Qatar menguasai hampir 35% pangsa pasar LNG global. Saat ini Qatar tengah menjalankan ekspansi besar-besaran kapasitas LNG dari 77 juta ton per tahun menjadi 142 juta ton per tahun pada 2030 (naik 85%).
Qatar berupaya mengunci pangsa pasar Eropa, terutama karena mereka fleksibel dalam ekspor LNG spot dan kontrak jangka pendek. Di sinilah Qatar muncul sebagai penyelamat. Eropa membutuhkan gas. Qatar punya gas. Tapi ada satu masalah, bagaimana mengirimnya dengan efisien dan murah ?
Jawabannya adalah pipa gas. Bukan LNG yang harus didinginkan, dimuat ke kapal tanker, lalu dicairkan lagi. Pipa langsung dari Qatar ke Eropa akan menghemat biaya dan memastikan pasokan stabil.
Masalahnya, jalur pipa itu harus melewati wilayah yang sangat sensitif: Gaza, Palestina. Rutenya adalah dari Qatar ke Arab Saudi, ke Yordania, ke Gaza, ke Mediterania, ke Yunani, ke Italia, dan kemudian menyebar ke negara-negara Eropa.
Negara Eropa yang paling membutuhkan gas Qatar adalah Jerman, Italia, Prancis dan Yunani. Mereka yang paling terdampak hilangnya pasokan Rusia. Mereka yang paling agresif mendukung “perdamaian” Gaza.
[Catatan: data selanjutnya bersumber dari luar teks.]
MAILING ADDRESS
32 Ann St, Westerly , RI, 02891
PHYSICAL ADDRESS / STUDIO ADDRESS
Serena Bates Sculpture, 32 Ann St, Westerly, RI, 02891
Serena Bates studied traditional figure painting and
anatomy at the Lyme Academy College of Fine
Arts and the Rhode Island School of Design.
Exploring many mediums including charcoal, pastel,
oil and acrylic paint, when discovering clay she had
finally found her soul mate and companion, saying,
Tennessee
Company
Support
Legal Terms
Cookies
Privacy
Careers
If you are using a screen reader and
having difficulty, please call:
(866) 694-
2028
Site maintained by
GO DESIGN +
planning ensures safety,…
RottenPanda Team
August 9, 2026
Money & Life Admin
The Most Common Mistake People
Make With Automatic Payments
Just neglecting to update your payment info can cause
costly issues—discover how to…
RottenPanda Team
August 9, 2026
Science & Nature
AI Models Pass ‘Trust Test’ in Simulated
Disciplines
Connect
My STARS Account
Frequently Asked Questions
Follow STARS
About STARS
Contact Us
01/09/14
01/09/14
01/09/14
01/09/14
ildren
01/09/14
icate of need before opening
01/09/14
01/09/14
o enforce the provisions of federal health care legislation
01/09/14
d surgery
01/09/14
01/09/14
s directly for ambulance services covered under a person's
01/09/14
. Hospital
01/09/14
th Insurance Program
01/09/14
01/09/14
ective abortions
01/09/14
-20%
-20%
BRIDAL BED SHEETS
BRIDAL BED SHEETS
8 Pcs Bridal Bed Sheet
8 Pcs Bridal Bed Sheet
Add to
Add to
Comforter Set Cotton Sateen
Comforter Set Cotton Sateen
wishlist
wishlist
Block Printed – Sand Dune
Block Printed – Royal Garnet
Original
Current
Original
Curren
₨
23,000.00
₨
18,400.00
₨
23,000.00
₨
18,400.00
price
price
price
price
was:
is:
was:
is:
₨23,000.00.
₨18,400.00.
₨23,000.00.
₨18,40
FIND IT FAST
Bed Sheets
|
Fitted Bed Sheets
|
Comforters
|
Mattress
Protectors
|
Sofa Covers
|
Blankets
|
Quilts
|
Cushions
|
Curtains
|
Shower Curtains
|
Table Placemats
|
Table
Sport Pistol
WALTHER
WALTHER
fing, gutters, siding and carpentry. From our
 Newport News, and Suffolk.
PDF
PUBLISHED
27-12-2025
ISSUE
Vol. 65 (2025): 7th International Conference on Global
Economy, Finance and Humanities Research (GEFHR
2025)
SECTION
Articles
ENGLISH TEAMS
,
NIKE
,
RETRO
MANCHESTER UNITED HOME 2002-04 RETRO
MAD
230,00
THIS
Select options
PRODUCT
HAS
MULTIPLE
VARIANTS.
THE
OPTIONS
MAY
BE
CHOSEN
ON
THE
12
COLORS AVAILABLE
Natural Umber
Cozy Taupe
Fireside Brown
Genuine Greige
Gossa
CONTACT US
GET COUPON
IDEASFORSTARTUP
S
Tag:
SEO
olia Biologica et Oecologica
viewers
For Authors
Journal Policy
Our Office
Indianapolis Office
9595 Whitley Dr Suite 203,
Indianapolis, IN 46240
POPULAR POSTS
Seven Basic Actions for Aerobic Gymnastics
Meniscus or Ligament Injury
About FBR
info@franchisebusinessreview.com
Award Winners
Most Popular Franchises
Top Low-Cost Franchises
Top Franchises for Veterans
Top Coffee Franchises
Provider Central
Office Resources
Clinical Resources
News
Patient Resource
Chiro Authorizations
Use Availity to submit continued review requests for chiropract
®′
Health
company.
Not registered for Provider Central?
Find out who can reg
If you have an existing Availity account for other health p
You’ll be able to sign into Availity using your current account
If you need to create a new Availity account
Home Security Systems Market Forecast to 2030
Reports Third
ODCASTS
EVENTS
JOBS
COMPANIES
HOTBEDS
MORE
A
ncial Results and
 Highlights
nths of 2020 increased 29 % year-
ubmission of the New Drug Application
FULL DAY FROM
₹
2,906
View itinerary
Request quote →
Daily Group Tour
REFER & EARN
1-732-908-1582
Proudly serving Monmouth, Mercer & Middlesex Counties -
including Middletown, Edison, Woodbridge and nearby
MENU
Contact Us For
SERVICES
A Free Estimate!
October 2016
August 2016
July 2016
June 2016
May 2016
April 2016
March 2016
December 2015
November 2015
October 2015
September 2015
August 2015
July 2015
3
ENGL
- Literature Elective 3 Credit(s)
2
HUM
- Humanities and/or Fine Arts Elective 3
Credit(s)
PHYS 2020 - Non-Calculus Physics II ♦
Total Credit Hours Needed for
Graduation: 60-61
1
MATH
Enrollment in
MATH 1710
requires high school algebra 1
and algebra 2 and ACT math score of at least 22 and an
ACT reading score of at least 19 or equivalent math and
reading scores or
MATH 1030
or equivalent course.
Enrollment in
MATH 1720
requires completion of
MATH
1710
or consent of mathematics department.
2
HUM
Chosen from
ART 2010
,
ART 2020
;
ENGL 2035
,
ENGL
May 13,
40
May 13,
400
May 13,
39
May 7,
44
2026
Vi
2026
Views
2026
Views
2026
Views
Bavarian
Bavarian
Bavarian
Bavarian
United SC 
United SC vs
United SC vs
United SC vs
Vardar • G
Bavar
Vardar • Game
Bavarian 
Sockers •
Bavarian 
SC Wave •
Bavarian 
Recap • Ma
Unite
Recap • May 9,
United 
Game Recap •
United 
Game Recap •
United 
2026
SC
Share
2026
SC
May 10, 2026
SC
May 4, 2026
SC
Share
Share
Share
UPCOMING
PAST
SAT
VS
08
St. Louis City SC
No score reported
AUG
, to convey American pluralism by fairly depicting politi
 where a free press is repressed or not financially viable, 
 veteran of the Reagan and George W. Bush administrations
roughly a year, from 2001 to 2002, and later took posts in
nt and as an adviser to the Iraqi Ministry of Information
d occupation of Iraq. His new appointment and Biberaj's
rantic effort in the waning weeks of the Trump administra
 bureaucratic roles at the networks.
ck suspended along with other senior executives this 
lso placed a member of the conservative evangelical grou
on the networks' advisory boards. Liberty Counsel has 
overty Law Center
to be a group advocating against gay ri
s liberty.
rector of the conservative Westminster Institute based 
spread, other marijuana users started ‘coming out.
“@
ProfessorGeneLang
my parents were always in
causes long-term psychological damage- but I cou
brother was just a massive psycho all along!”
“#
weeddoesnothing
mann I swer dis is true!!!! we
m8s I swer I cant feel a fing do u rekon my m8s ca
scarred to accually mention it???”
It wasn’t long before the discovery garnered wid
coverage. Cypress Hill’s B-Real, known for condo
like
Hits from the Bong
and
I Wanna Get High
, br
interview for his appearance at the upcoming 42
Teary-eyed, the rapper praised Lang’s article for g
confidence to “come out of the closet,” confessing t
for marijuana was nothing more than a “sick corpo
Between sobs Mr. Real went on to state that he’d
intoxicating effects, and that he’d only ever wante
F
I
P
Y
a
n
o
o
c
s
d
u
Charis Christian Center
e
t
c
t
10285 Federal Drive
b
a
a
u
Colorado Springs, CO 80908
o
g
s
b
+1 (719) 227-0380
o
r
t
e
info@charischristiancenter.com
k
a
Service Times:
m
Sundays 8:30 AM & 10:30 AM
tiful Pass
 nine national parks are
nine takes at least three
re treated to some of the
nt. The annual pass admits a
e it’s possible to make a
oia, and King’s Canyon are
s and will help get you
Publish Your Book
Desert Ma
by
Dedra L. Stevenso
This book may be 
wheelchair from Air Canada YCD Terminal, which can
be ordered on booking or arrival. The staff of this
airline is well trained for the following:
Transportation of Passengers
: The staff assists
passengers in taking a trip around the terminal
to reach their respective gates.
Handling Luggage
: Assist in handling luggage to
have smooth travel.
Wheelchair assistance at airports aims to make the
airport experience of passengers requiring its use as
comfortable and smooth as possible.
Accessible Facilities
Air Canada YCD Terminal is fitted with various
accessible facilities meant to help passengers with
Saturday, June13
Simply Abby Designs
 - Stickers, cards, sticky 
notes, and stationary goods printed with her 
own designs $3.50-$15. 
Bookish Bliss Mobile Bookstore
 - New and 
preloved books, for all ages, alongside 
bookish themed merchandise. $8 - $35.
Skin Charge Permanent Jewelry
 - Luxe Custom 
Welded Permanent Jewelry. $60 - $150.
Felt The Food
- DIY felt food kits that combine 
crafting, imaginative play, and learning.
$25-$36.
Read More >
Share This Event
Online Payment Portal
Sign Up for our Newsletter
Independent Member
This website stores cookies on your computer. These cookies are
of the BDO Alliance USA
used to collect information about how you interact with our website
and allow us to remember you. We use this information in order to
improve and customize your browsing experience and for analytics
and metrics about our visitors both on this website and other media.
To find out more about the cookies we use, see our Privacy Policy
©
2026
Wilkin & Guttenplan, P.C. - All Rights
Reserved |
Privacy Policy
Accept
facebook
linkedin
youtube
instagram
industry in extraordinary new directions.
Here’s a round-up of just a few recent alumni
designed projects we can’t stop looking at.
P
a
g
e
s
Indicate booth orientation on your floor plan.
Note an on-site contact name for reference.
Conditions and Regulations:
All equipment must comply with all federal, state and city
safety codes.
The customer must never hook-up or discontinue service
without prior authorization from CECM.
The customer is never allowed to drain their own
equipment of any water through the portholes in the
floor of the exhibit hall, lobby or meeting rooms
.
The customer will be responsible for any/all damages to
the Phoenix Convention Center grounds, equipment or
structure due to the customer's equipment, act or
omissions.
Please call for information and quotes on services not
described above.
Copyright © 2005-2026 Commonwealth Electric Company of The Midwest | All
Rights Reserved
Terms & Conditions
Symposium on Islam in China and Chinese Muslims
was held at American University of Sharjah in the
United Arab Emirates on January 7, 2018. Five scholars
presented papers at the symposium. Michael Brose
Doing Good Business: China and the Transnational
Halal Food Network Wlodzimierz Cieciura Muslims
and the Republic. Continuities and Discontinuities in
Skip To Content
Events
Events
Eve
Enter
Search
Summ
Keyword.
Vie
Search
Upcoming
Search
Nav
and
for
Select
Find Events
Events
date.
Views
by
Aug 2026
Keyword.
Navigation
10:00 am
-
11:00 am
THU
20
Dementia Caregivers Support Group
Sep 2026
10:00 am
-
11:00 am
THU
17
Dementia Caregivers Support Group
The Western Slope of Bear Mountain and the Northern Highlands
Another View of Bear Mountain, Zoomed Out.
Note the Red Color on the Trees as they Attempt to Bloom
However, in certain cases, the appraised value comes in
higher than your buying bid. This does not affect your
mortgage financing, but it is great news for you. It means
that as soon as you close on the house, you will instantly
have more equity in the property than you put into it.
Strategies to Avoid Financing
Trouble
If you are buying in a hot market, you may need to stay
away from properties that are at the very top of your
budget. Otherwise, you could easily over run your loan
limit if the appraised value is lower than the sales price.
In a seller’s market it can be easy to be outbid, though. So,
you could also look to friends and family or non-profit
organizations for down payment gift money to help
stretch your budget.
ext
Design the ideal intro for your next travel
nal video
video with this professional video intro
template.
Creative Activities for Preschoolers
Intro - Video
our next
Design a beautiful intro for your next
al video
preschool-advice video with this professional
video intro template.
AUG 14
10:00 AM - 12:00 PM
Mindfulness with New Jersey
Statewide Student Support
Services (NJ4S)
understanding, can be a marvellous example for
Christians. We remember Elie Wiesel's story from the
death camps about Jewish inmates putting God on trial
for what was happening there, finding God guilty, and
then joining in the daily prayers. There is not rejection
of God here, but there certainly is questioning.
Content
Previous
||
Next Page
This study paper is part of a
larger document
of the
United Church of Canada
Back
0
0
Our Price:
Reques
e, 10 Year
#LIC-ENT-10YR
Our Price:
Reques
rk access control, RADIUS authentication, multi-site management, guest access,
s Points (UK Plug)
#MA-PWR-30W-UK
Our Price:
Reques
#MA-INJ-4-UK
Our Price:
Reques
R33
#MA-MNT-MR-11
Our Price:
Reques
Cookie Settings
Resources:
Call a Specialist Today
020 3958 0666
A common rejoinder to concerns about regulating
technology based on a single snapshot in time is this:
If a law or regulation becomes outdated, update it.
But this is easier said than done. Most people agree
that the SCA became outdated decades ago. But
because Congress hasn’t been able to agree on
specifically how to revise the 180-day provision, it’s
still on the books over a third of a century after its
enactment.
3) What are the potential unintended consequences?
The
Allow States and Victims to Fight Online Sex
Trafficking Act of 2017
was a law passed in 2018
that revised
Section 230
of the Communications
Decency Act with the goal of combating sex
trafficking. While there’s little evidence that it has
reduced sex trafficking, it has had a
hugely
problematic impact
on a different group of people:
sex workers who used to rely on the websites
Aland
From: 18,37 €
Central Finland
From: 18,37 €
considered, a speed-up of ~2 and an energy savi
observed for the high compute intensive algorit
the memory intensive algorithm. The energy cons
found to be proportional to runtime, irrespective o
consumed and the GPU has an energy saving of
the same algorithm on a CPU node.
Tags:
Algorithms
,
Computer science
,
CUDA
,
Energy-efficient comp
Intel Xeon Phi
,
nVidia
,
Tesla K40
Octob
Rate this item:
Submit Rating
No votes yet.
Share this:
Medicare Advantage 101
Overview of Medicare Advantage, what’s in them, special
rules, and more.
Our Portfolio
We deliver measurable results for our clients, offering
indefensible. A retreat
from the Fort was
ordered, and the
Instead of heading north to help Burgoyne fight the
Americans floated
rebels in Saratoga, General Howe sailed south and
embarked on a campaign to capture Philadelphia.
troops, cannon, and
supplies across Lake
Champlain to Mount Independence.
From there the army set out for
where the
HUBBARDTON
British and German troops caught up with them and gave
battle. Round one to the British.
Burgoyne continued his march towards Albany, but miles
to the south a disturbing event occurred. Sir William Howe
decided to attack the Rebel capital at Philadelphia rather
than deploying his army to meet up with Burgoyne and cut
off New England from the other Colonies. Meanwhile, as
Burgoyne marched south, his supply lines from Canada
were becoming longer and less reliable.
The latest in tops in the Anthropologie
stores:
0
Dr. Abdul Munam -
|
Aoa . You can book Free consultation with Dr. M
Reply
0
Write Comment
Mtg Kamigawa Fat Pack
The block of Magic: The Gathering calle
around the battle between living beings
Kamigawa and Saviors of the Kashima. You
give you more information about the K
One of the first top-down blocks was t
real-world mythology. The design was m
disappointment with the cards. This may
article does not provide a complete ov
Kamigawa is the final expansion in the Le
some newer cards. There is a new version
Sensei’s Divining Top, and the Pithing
Tapi untuk membangun pipa itu, Gaza harus “stabil”. Palestina harus bisa dikontrol. Mesir harus kooperatif. Israel harus merasa aman.
Perdamaian Tanpa Keadilan
Kehadiran Guterres hanya sebagai “stempel legitimasi” tanpa kekuatan riil. Dan absennya Vladimir Putin (Rusia) dan Xi Jinping (China) dalam konferensi perdamaian tersebut telah menunjukkan memang sedang terjadi perpecahan tatanan dunia.
Elite global tidak akan pernah memberikan perdamaian sejati secara sukarela. Perdamaian mereka adalah perdamaian yang melindungi privilese, yang menstabilkan akumulasi kapital, yang menormalisasi ketidakadilan struktural.
Perdamaian di Gaza membutuhkan dekolonisasi (pengembalian tanah dan sumber daya), redistribusi (kekayaan dari oligarki ke pekerja), demokratisasi (keputusan dibuat rakyat, bukan elite) dan reparasi (pertanggungjawaban historis untuk kolonialisme). Tapi tidak ada satu pun yang dibahas di Sharm El-Sheikh.
Mari kembali ke pertanyaan awal. Mengapa perdamaian Gaza tiba-tiba jadi prioritas ? Karena Gaza menghalangi proyek energi triliunan dolar.
Perdamaian tanpa keadilan adalah penindasan yang dilegitimasi. Sharm El-Sheikh bukan akhir sejarah. Ini adalah pertarungan yang berlanjut antara kapitalisme ekstraktif dan sosialisme ekologis.
Dalam 5 tahun, kita akan melihat pipa gas kembali mengalir untuk Eropa, Gaza menjadi “damai” tapi tetap terjajah dan dunia merayakan normalisasi sambil melupakan bahwa perdamaian ini dibeli dengan gas alam triliunan dolar.